Perhaps because they are more familiar with the law in other states or perhaps because they don't think that non-competes are "fair", many non-lawyers in Colorado believe that non-competes are rarely enforced. Or they think that they can take a risk and breach a non-compete because damages won't be awarded.  Those errors can lead to costly decisions as demonstrated by Judge Blackburn's decision on July 21, 2008 in Tax Services of America v. Mitchell.

In Tax Services, Judge Blackburn of the federal district court in Colorado found that one of the defendants had signed a non-compete when she sold a tax preparation business known as Qwik Tax. The other defendants signed non-competes when they were employed by the purchaser of the business. Despite these non-competes, the three defendants opened an office of "Kwik Tax Service" within 135 feet of the purchaser's business. Defendants then prepared many tax returns for the purchaser's customers, effectively stealing the purchaser's business. The purchaser's business dropped precipitously once "Kwik Tax" opened while Kwik Tax's revenue increased "exponentially during the same period". 

Judge Blackburn not only entered injunctive relief against the defendants precluding them from breaching the non-compete, he also awarded damages to the purchaser for lost profits. Judge Blackburn also awarded over $370,000 in attorneys fees and costs against the defendants. 

Judge Blackburn's decision should serve as a warning to anyone who considers breaching a non-compete, especially a non-compete which arises out of the sale of a business. Courts are favorably inclined to enforce non-competes arising out of purchase agreements for businesses and damages will be awarded if a purchaser can prove its damages were caused by the competing business. 

Colorado Court of Appeals Enforces Non-Compete Against Purchaser of Franchise

In the latest decision involving a non-compete in a franchise agreement, the Colorado Court of Appeals ruled on May 15, 2008 that a franchisor may enforce a non-compete when the non-compete arises from the purchase of an existing franchise.

In Keller Corp. v. Kelley, the defendant Kelley had purchased an existing franchise and entered into a new franchise agreement with the franchisor. The new franchise agreement included a covenant not to compete. When the franchise agreement terminated, Kelley began operating a competing business. In response, the franchisor filed an action seeking injunctive relief to enforce the non-compete. The trial court denied the motion for preliminary injunction and the franchisor appealed.

The court held that the non-compete fell within the ‘sale of business’ exception to the general rule that precludes the enforcement of non-competes. The court acknowledged that non-competes typically are included in contracts for the sale of a business in order to protect the buyer. Nonetheless, it concluded that there was nothing in the statute that limited its application to the protection of buyers.

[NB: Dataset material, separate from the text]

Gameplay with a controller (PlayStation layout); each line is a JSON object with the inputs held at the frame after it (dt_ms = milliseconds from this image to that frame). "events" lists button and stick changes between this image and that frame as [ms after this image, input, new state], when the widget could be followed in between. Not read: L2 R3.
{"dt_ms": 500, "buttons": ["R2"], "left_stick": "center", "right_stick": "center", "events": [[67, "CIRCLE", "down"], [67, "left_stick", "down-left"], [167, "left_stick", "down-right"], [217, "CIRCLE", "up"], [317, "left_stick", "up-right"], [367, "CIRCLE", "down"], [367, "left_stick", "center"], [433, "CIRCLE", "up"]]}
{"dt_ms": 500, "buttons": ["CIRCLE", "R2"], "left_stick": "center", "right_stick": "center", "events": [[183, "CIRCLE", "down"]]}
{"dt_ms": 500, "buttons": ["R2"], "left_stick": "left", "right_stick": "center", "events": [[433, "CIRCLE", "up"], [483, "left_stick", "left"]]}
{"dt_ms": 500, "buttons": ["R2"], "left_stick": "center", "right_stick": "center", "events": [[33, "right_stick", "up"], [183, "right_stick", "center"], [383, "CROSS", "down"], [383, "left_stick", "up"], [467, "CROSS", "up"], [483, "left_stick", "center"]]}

Importantly, the court noted that it had not reached the issue of whether an agreement establishing a franchise in a territory for the first time would constitute the sale of a “business” within the meaning of the Colorado statute on non-competes. The court wasn’t required to reach that issue because the franchise agreement between Kelley and the franchisor was entered into as part of the transaction in which Kelley had acquired a “going business” from the previous franchisees.

The Court of Appeals also refrained from ruling on whether the geographic reach of the non-compete was reasonable. The trial court had noted that the restriction on competition was “enormous” because precluded competition within a fifty mile radius of any of franchisor’s existing territories, which included franchises in Colorado Springs, Vail, Aspen, Fort Collins, Grand Junction and Thornton. The Court of Appeals merely observed that the reach of the injunction could be limited by the trial court to an area considered by it to be reasonable.

The Court of Appeals previously has addressed non-competes in franchise agreements. In an earlier decision, the Court of Appeals had ruled that a non-compete arising from the sale of an existing franchise could be enforced by the purchaser of the franchise.

Non-compete in Franchise Agreement Enforced Against Franchisee

In a brief, direct decision, Judge Miller, a federal district judge in Colorado, recently granted a franchisor’s motion for preliminary injunction in Dry Cleaning To Your Door, Inc. v. Waltham Ltd. Defendants had signed a franchise license agreement with a non-compete which prohibited them from being engaged in a residential dry cleaning pick-up and delivery business for two years after the expiration of the franchise agreement. Defendants declined to renew the franchise but continued to operate a residential dry clearing pick-up and delivery business. Franchisor responded and sought an injunction precluding defendants from operating the business.

With little apparent hesitation, Judge Miller issued the injunction. He found that, in the franchise industry, non-competition provisions and “territorial integrity” are critical factors to protect the value of the “franchise systems”.

Importantly, Judge Miller elected to apply Florida law to evaluate the enforceability of the non-compete. He reasoned that Florida had ample contacts with the transaction and that applying Florida law is not contrary to the public policy of Colorado.

Applying Florida law, Judge Miller concluded that the geographic scope of the non-compete was unreasonably broad. The non-compete barred competition within the defendants’ territory or the territory of another franchise, together with a 25 mile radius around such territories. Judge Miller ruled that the non-compete should be to an area five miles around defendant’s territory.